Texte source:
Les entreprises qui s’implantent dans une commune située un bassin d’emploi à redynamiser (BER), c’est-à-dire dans la zone d’emploi de la Vallée de la Meuse ou dans la zone d’emploi de Lavelanet, peuvent, sous certaines conditions, échapper au paiement des cotisations sociales patronales sur la partie des rémunérations qui n’excède pas 1,4 fois le Smic.

Cet avantage est accordé pendant 5 ans à compter de la date d’implantation ou de création de l’établissement dans le BER. Ce délai étant porté à 7 ans pour les établissements qui se sont implantées ou crées dans un BER entre le 1 janvier 2007 et le 31 décembre 2013.

Pour chaque établissement concerné par cette exonération, les entreprises doivent adresser à l’Urssaf (ou à la Mutualité sociale agricole) et à la direction régionale des entreprises, de la concurrence, de la consommation, du travail et de l’emploi (Direccte) des déclarations des mouvements de main-d’œuvre. Leur nombre et leur périodicité variant selon la date d’implantation de l’établissement dans un BER.

Ainsi, pour les établissements implantés, créés ou étendus dans un BER entre le 1 janvier 2012 et le 31 décembre 2015 et bénéficiant encore de l’exonération au 1 janvier 2018, il doit être envoyé une seule déclaration concernant sur les mouvements intervenus entre le 1 janvier 2018 et la date de fin du bénéfice de l’exonération.

À faire:
a. D'après le texte source, sur quelle partie des rémunérations les entreprises implantées dans un BER peuvent-elles échapper aux cotisations sociales patronales ?
b. Traduisez en anglais la phrase suivante du texte source : « Cet avantage est accordé pendant 5 ans à compter de la date d'implantation ou de création de l'établissement dans le BER. »
c. Rédigez la suite du texte sur les bassins d'emploi à redynamiser à partir de sa dernière phrase.

Données:
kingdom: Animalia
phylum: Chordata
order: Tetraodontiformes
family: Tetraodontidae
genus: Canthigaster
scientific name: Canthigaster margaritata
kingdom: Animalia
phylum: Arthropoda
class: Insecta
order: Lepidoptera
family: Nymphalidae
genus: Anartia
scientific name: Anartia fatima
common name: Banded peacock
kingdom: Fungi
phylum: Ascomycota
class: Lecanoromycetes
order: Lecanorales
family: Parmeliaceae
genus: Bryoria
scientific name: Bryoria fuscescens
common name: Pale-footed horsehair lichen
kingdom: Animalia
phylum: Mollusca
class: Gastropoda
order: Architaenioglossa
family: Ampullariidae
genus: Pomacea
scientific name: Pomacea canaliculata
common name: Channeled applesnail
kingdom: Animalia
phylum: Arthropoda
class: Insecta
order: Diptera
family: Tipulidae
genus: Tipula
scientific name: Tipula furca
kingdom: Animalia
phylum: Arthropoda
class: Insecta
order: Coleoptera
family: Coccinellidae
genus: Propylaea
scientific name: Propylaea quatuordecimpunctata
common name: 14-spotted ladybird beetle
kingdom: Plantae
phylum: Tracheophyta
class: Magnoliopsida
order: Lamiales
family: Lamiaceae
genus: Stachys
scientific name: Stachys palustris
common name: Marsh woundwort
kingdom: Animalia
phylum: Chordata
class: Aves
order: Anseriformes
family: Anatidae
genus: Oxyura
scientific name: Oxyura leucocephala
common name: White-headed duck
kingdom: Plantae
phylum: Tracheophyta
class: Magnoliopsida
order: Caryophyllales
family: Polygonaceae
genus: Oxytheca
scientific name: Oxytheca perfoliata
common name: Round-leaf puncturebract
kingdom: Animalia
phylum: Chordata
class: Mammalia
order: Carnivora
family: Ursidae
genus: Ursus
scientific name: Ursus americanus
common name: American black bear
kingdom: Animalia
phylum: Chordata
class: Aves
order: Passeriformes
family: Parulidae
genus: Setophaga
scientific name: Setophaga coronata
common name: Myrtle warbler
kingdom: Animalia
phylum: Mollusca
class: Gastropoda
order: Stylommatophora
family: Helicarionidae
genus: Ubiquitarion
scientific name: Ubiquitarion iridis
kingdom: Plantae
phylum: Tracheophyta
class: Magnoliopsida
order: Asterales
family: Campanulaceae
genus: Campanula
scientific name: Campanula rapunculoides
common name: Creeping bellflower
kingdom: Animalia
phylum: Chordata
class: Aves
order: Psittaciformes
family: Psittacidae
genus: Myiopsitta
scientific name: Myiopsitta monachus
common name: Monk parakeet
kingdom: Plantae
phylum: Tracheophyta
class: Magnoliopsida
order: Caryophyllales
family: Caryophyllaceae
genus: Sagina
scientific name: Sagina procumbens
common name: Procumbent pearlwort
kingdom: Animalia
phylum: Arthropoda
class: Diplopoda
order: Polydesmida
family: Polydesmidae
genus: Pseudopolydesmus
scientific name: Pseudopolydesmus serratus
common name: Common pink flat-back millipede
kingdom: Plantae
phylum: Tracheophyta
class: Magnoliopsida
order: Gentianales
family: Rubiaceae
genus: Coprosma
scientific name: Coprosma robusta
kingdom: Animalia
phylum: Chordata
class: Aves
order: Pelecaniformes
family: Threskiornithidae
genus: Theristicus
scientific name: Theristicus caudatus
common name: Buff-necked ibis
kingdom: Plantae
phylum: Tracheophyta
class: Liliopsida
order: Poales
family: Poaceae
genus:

Liste des réponses:
a. Sur la partie des rémunérations qui n'excède pas 1,4 fois le Smic.

b. This benefit is granted for 5 years from the date on which the establishment is set up or created in the BER.

c.
Pour les établissements implantés, créés ou étendus dans un BER entre le 1 janvier 2016 et le 31 décembre 2017 et bénéficiant encore de l’exonération au 1 janvier 2018, l’entreprise doit transmettre deux déclarations :- la première portant sur les mouvements intervenus au cours des années 2018 et 2019 ;- la seconde sur les mouvements survenus entre le 1 janvier 2020 et la date de fin de bénéfice de l’exonération.

Enfin, pour les établissements implantés, créés ou étendus dans un BER entre le 1 janvier 2018 et le 31 décembre 2020, il convient d’adresser trois déclarations :- la première portant sur les mouvements intervenus l’année civile d’implantation, de création ou d’extension de l’établissement, ainsi que l’année civile suivante ;- la deuxième sur les mouvements intervenus les deux années civiles suivant la période couverte par la première déclaration ;- la troisième sur les mouvements intervenus les deux années civiles suivantes.